New Hampshire’s Demographic Winter has an Economic Price

New York Stock Exchange / (NYSE)
photo credit: George Rex

A new study, “Demographic Changes, Financial Markets, and the Economy,”does not paint an encouraging picture for the future growth of New Hampshire’s economy now entering Demographic Winter (where a shrinking number of young people cannot support current population levels).  From the study:

It seems natural that the shifting composition of a nation’s population ought to influence GDP growth and perhaps also capital markets returns. Entrepreneurialism, innovation, and invention tend to be associated with young adults. Accordingly, GDP growth should perhaps be best when there is a preponderance of young adults in a population. Investing for retirement is associated with middle-age, with a shift in preferences toward bonds with late-middle-age. So, stock and bond returns might be best in populations with growing rosters of these age groups, respectively.
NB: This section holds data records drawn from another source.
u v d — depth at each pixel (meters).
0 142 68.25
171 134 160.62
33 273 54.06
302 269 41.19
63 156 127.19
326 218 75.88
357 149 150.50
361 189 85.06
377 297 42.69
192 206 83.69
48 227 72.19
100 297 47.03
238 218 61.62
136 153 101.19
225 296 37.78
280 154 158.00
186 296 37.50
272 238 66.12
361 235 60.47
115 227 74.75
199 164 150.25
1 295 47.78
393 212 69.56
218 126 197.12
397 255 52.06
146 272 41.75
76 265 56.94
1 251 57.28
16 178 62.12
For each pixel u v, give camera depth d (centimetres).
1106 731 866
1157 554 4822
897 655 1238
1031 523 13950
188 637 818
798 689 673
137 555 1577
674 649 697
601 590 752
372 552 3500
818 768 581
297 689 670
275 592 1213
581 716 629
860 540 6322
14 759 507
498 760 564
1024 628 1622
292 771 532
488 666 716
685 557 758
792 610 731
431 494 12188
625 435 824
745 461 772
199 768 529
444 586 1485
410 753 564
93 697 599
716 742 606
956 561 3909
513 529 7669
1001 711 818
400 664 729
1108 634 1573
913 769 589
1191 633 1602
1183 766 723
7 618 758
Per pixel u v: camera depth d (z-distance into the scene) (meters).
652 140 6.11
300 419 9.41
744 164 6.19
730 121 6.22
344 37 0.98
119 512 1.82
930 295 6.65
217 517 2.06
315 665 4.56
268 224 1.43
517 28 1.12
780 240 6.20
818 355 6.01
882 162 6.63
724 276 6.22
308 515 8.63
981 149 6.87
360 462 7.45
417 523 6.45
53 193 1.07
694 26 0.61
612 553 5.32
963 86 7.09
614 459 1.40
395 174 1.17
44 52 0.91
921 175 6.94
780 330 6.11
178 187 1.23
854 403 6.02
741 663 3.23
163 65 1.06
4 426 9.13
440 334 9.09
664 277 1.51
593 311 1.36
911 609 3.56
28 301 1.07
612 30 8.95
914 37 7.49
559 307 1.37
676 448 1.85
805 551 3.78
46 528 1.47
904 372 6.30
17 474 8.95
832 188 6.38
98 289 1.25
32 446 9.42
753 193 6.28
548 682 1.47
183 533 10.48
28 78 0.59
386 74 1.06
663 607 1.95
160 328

Our data—spanning over 60 years and 22 countries in our main tests and roughly 175 countries in out-of-sample robustness checks—support all of our priors . . .

Children are not immediately helpful to GDP: they don’t contribute to it. Nor do they help stock and bond market returns in any meaningful way: their parents are likely disinvesting to pay their support. Young adults are the driving force in GDP growth; they are the sources of innovation and entrepreneurial spirit. But, they are not yet investing as they are overspending against their future human capital. Middle adults are the engine for capital markets returns; they are in their prime for income, savings, and investments. And senior citizens contribute to neither GDP growth nor stock and bond market returns, as they disinvest to buy goods and services that they no longer produce.

Therefore, according to this study, New Hampshire is currently in its demographic prime of middle adults.  However, the demographic picture will soon start to dramatically shift to the 65 and older crowd–which already spiked 20 percent in the last 10 years. Moving forward this means, at best, a stagnation in GDP growth or, at worst, negative GDP growth.

New Hampshire needs to find a way to keep or get some younger blood in the state ASAP before Demographic Winter begins to eat away at the economy–not to mention state and local government revenue. Yet, in the long term, that means strengthening New Hampshire’s families such that we start having more babies.